All tests still pass. The refactoring made the code extensible without changing behavior.


Advanced Concepts

Property-based testing — Define invariants that must hold for all inputs; the framework generates hundreds of random inputs. Libraries: fast-check (JS/TS), Hypothesis (Python), jqwik (Java).

Mutation testing — Systematically mutates your source code (> to >=, true to false) and checks whether tests catch it. If tests still pass, you have a gap. Tools: Stryker (JS/TS/.NET), PIT (Java), mutmut (Python).

ATDD — Acceptance TDD extends the cycle to the requirements level. The team defines acceptance criteria as executable tests, then uses inner TDD cycles to implement the feature.
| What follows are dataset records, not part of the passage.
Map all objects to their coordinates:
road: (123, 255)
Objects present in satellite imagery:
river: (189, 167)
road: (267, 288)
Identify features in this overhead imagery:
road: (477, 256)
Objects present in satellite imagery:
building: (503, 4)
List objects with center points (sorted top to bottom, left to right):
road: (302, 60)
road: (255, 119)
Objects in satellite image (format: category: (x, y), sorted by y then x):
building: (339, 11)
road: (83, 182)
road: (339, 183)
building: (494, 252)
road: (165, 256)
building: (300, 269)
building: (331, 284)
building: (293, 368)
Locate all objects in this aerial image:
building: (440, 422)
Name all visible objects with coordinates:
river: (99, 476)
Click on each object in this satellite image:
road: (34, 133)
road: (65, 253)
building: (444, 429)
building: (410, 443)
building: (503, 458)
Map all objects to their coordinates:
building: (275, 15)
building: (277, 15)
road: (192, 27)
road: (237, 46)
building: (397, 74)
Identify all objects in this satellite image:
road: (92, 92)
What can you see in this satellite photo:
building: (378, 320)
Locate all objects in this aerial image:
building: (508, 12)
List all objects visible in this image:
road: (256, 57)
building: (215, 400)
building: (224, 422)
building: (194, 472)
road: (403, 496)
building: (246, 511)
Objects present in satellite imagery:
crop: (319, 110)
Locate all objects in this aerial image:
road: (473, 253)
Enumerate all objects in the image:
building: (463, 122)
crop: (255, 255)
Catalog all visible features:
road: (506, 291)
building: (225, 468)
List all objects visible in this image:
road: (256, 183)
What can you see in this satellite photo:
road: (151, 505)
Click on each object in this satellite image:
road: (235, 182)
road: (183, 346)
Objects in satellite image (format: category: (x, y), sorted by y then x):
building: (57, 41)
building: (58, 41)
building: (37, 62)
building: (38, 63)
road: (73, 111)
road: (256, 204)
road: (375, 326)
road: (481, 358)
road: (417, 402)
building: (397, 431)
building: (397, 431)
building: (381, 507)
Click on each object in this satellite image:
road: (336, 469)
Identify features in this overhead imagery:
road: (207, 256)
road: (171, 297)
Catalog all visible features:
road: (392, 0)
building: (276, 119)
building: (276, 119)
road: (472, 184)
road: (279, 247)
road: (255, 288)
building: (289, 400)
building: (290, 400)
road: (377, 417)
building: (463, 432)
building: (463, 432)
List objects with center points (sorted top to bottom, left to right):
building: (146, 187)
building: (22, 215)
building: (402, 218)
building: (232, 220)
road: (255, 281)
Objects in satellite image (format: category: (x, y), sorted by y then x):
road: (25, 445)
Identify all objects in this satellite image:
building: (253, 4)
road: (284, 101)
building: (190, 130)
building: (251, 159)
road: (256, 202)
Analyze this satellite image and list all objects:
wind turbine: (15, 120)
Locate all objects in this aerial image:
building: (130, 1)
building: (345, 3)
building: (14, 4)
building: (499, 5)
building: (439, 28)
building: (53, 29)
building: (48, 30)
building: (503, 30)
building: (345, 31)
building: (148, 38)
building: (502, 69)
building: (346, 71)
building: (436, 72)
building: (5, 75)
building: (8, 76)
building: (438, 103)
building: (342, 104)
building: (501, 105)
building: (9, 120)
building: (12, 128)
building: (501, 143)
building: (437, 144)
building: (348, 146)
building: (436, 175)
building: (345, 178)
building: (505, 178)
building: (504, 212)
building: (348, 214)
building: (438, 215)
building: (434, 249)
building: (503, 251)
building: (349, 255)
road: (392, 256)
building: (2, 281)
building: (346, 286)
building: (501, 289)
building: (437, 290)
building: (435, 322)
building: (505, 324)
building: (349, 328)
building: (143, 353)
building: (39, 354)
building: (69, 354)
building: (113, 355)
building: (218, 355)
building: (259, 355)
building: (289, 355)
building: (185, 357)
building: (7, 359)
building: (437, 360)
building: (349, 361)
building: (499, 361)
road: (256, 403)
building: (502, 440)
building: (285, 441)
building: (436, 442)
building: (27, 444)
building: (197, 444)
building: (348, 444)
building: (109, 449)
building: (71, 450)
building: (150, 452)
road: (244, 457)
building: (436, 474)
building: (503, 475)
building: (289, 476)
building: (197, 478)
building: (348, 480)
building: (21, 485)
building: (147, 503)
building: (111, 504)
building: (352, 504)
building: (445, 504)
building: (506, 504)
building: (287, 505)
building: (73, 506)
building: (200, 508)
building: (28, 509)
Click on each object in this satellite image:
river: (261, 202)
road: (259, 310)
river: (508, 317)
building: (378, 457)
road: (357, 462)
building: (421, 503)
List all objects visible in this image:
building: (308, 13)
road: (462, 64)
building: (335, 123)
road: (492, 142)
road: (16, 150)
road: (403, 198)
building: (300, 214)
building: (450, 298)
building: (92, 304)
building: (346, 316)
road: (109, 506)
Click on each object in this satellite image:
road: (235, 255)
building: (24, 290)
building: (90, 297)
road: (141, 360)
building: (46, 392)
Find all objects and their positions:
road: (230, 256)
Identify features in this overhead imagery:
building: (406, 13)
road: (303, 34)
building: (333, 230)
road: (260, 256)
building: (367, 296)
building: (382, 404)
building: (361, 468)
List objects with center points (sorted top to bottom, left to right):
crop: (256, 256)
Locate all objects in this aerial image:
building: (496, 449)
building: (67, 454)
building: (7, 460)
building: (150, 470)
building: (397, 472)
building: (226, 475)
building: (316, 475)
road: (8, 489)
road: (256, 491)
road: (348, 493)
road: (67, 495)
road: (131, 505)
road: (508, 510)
BDD — Behavior-Driven Development (Dan North) adds a communication layer with Given-When-Then syntax. Not a replacement for TDD — a shared language on top of it.


When NOT to Use TDD

Exploratory prototyping — spike first, then TDD the production implementation. Visual UI — use visual regression tools for aesthetics. Throwaway scripts — not worth the investment. Pure CRUD with no logic — test with integration tests instead. Performance tuning — benchmarks and profiling are the right tools.


Tools and Frameworks

Language Test Runner Mocking Property-Based Mutation
JavaScript/TypeScript Jest, Vitest Built-in (jest.fn) fast-check Stryker
Python pytest unittest.mock Hypothesis mutmut
Java/Kotlin JUnit 5 Mockito jqwik PIT
Go testing (built-in) testify gopter
C#/.NET xUnit.net Moq, NSubstitute FsCheck Stryker.NET
Rust cargo test mockall proptest cargo-mutants

Key Takeaways

  • TDD is a design technique that produces tests as a byproduct.
  • The Red-Green-Refactor cycle keeps you in a state of known-good at all times.
  • Use Chicago style for domain logic, London style for service interactions, and blend both pragmatically.
  • Avoid the anti-patterns: testing implementation details, over-mocking, excessive setup, and slow suites.
  • Know when TDD adds value and when it does not — prototypes, visual design, and throwaway scripts are better served by other approaches.
  • Start small. Pick one feature, one bug fix — and try the cycle. The skill compounds with practice.